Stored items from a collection
+===+

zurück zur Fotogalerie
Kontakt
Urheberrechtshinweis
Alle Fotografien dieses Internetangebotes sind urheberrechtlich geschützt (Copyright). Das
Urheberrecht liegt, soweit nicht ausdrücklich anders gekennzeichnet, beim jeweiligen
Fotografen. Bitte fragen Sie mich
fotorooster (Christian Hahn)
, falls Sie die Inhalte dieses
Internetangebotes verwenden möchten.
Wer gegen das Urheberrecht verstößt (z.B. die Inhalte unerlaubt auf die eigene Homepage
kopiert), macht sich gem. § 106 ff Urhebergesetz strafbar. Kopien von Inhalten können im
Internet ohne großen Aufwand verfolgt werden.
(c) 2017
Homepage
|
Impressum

+===+

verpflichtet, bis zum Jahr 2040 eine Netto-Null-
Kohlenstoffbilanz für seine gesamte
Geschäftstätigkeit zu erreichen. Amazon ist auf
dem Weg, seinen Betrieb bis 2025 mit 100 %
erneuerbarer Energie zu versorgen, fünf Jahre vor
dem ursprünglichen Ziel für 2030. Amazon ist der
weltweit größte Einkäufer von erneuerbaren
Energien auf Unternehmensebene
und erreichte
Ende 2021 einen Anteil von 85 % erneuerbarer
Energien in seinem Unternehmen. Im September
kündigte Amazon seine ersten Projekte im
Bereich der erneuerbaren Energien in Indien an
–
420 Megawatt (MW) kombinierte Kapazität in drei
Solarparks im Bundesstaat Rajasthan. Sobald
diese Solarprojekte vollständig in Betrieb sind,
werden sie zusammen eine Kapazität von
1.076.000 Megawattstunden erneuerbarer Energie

+===+

Exercise instructions: Wherever the line holding "Energien in seinem Unternehmen. Im September" falls in the entries above, copy exactly from it through the line holding "werden sie zusammen eine Kapazität von", inclusive, and add nothing.

Solved exercise:
Energien in seinem Unternehmen. Im September
kündigte Amazon seine ersten Projekte im
Bereich der erneuerbaren Energien in Indien an
–
420 Megawatt (MW) kombinierte Kapazität in drei
Solarparks im Bundesstaat Rajasthan. Sobald
diese Solarprojekte vollständig in Betrieb sind,
werden sie zusammen eine Kapazität von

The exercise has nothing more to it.